Chemical Engineering PHD
The Department of Chemical Engineering exists to provide strong and unique support of Brigham Young University's mission to "assist individuals in their quest for perfection and eternal life" and to provide an educational experience that is "spiritually strengthening, intellectually enlarging, and character building, thus fitting students with the skills and desire for lifelong learning and service."
The mission of the graduate program in the chemical engineering department is to provide exceptional students the opportunity to earn M.S. and Ph.D. degrees in Chemical Engineering as the students benefit from the unique experience of BYU. The program provides the faculty an opportunity to direct internationally recognized research that enhances department educational efforts and the value of all department degrees. Research and other graduate-program activities improve both the undergraduate and graduate educational experiences and are not justified solely by external funding, publications, or other norms. In this environment, student education is substantially broader than classroom instruction and includes the practical training, critical thinking skills, writing skills, and self-direction required to perform research.
Within a few years of graduation, all engineering students will (assessment methods shown in parentheses):
- Be engaged in fulfilling and meaningful careers that use skills developed in the program (self surveys)
- Establish themselves as consistent and substantive organizational contributors (industrial advisory committee/employer/self surveys)
The graduate programs in chemical engineering at BYU include a project-based MS program, a thesis MS program, and a PhD program. The objectives and learning outcomes associated with each of these programs differ both in extent and fundamentally, as described below. The objectives outline the skills students should demonstrate a few years after graduation. The learning outcomes describe skills students should exhibit at the time of graduation. Assessments of meeting the objectives and learning outcomes include direct and indirect measures, the former being information that relates directly to student achievement and the latter being secondary measures related to this achievement. These objectives and outcomes are further supported by quantitative departmental performance goals. The objectives and outcomes fall into four categories: engineering foundation, sub-discipline expertise, engineering work skills and leadership, and personal ethics and accountability. The extent and nature of sub-discipline expertise and leadership is the biggest difference between the MS and PhD program outcomes.Broad Understanding of Engineering Science
Demonstrate accurate and broad understanding of engineering science as evidenced through innovative, timely, and sound solutions to problems
Interact productively with people from diverse backgrounds as both leaders/mentors and team members and with integrity and professionalism
Exhibit communication skills
Understand sub-discipline at a level that meets or exceeds that of world experts and their advisors.
Conduct research independent of their advisers and take personal responsibility for its direction and conclusions.
Innovate contributions to new science/scientific methods.

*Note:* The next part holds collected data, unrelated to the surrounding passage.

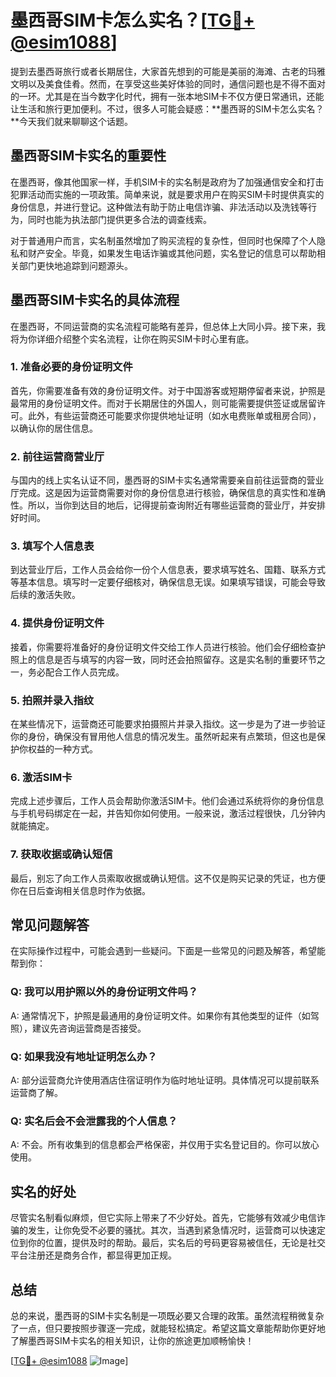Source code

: # 墨西哥SIM卡怎么实名？[[TG💪+ @esim1088](https://t.me/s/esim1088)]

提到去墨西哥旅行或者长期居住，大家首先想到的可能是美丽的海滩、古老的玛雅文明以及美食佳肴。然而，在享受这些美好体验的同时，通信问题也是不得不面对的一环。尤其是在当今数字化时代，拥有一张本地SIM卡不仅方便日常通讯，还能让生活和旅行更加便利。不过，很多人可能会疑惑：**墨西哥的SIM卡怎么实名？**今天我们就来聊聊这个话题。

## 墨西哥SIM卡实名的重要性

在墨西哥，像其他国家一样，手机SIM卡的实名制是政府为了加强通信安全和打击犯罪活动而实施的一项政策。简单来说，就是要求用户在购买SIM卡时提供真实的身份信息，并进行登记。这种做法有助于防止电信诈骗、非法活动以及洗钱等行为，同时也能为执法部门提供更多合法的调查线索。

对于普通用户而言，实名制虽然增加了购买流程的复杂性，但同时也保障了个人隐私和财产安全。毕竟，如果发生电话诈骗或其他问题，实名登记的信息可以帮助相关部门更快地追踪到问题源头。

## 墨西哥SIM卡实名的具体流程

在墨西哥，不同运营商的实名流程可能略有差异，但总体上大同小异。接下来，我将为你详细介绍整个实名流程，让你在购买SIM卡时心里有底。

### 1. 准备必要的身份证明文件

首先，你需要准备有效的身份证明文件。对于中国游客或短期停留者来说，护照是最常用的身份证明文件。而对于长期居住的外国人，则可能需要提供签证或居留许可。此外，有些运营商还可能要求你提供地址证明（如水电费账单或租房合同），以确认你的居住信息。

### 2. 前往运营商营业厅

与国内的线上实名认证不同，墨西哥的SIM卡实名通常需要亲自前往运营商的营业厅完成。这是因为运营商需要对你的身份信息进行核验，确保信息的真实性和准确性。所以，当你到达目的地后，记得提前查询附近有哪些运营商的营业厅，并安排好时间。

### 3. 填写个人信息表

到达营业厅后，工作人员会给你一份个人信息表，要求填写姓名、国籍、联系方式等基本信息。填写时一定要仔细核对，确保信息无误。如果填写错误，可能会导致后续的激活失败。

### 4. 提供身份证明文件

接着，你需要将准备好的身份证明文件交给工作人员进行核验。他们会仔细检查护照上的信息是否与填写的内容一致，同时还会拍照留存。这是实名制的重要环节之一，务必配合工作人员完成。

### 5. 拍照并录入指纹

在某些情况下，运营商还可能要求拍摄照片并录入指纹。这一步是为了进一步验证你的身份，确保没有冒用他人信息的情况发生。虽然听起来有点繁琐，但这也是保护你权益的一种方式。

### 6. 激活SIM卡

完成上述步骤后，工作人员会帮助你激活SIM卡。他们会通过系统将你的身份信息与手机号码绑定在一起，并告知你如何使用。一般来说，激活过程很快，几分钟内就能搞定。

### 7. 获取收据或确认短信

最后，别忘了向工作人员索取收据或确认短信。这不仅是购买记录的凭证，也方便你在日后查询相关信息时作为依据。

## 常见问题解答

在实际操作过程中，可能会遇到一些疑问。下面是一些常见的问题及解答，希望能帮到你：

### Q: 我可以用护照以外的身份证明文件吗？
A: 通常情况下，护照是最通用的身份证明文件。如果你有其他类型的证件（如驾照），建议先咨询运营商是否接受。

### Q: 如果我没有地址证明怎么办？
A: 部分运营商允许使用酒店住宿证明作为临时地址证明。具体情况可以提前联系运营商了解。

### Q: 实名后会不会泄露我的个人信息？
A: 不会。所有收集到的信息都会严格保密，并仅用于实名登记目的。你可以放心使用。

## 实名的好处

尽管实名制看似麻烦，但它实际上带来了不少好处。首先，它能够有效减少电信诈骗的发生，让你免受不必要的骚扰。其次，当遇到紧急情况时，运营商可以快速定位到你的位置，提供及时的帮助。最后，实名后的号码更容易被信任，无论是社交平台注册还是商务合作，都显得更加正规。

## 总结

总的来说，墨西哥的SIM卡实名制是一项既必要又合理的政策。虽然流程稍微复杂了一点，但只要按照步骤逐一完成，就能轻松搞定。希望这篇文章能帮助你更好地了解墨西哥SIM卡实名的相关知识，让你的旅途更加顺畅愉快！

[[TG💪+ @esim1088](https://t.me/s/esim1088) ![Image](https://i.postimg.cc/4NQfJmqS/Snipaste-2025-05-13-00-14-12.png)]
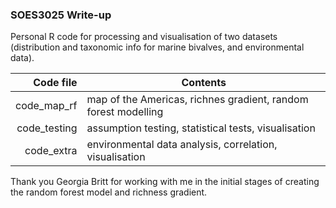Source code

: ### SOES3025 Write-up
Personal R code for processing and visualisation of two datasets (distribution and taxonomic info for marine bivalves, and environmental data).

| Code file | Contents |
|----------:|----------|
| code_map_rf | map of the Americas, richnes gradient, random forest modelling |
| code_testing | assumption testing, statistical tests, visualisation |
| code_extra | environmental data analysis, correlation, visualisation |

Thank you Georgia Britt for working with me in the initial stages of creating the random forest model and richness gradient.
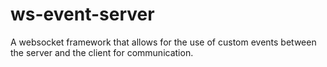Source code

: # ws-event-server
A websocket framework that allows for the use of custom events between the server and the client for communication.
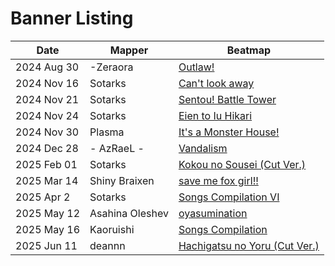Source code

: # Banner Listing

| Date | Mapper | Beatmap |
| --- | --- | --- |
| 2024 Aug 30 | -Zeraora | [Outlaw!](https://osu.ppy.sh/beatmapsets/777946) |
| 2024 Nov 16 | Sotarks | [Can't look away](https://osu.ppy.sh/beatmapsets/2274433) |
| 2024 Nov 21 | Sotarks | [Sentou! Battle Tower](https://osu.ppy.sh/beatmapsets/2276943) |
| 2024 Nov 24 | Sotarks | [Eien to Iu Hikari](https://osu.ppy.sh/beatmapsets/2283923) |
| 2024 Nov 30 | Plasma | [It's a Monster House!](https://osu.ppy.sh/beatmapsets/2281005) |
| 2024 Dec 28 | - AzRaeL - | [Vandalism](https://osu.ppy.sh/beatmapsets/2271613) |
| 2025 Feb 01 | Sotarks | [Kokou no Sousei (Cut Ver.)](https://osu.ppy.sh/beatmapsets/2312148) |
| 2025 Mar 14 | Shiny Braixen | [save me fox girl!!](https://osu.ppy.sh/beatmapsets/2267190) |
| 2025 Apr 2 | Sotarks | [Songs Compilation VI](https://osu.ppy.sh/beatmapsets/2347113) |
| 2025 May 12 | Asahina Oleshev | [oyasumination](https://osu.ppy.sh/beatmapsets/2348542) |
| 2025 May 16 | Kaoruishi | [Songs Compilation](https://osu.ppy.sh/beatmapsets/2349134) |
| 2025 Jun 11 | deannn | [Hachigatsu no Yoru (Cut Ver.)](https://osu.ppy.sh/beatmapsets/2355684) |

Publish contributions in respected, archival journals.
Exhibit safety skills
Evidence of Learning
Direct measures of outcomes include
- examining committee dissertation evaluation
- qualifying exam
- semiannual student evaluations
- publications/student – goal is 3 peer reviewed publicaitons for PhD students with at least one submitted by defense date
Indirect measures of outcomes and objectives include
- external program evaluations by visiting scientists
- periodic alumni and industrial advisory committee surveys
- student surveys
Learning and Teaching Assessment and Improvement
The graduate curriculum was reviewed by faculty committees composed of current and past instructors for each class. As a result, several courses were revised and new courses proposed.
Expectations for adequate student progress toward timely graduation were re-evaluated and revised. Published documents were clarified to improve student/faculty expectations and interactions. The graduate committee developed uniform guidelines for the preparation and defense of the prospectus. Furthermore, expectations regarding publications were clarified for students and committees. The peer-review process necessitated by early publications will improve quality of thesis work.
Increased emphasis on safety and professional ethics.
Survey instruments for students and advisory committees upon graduation were developed.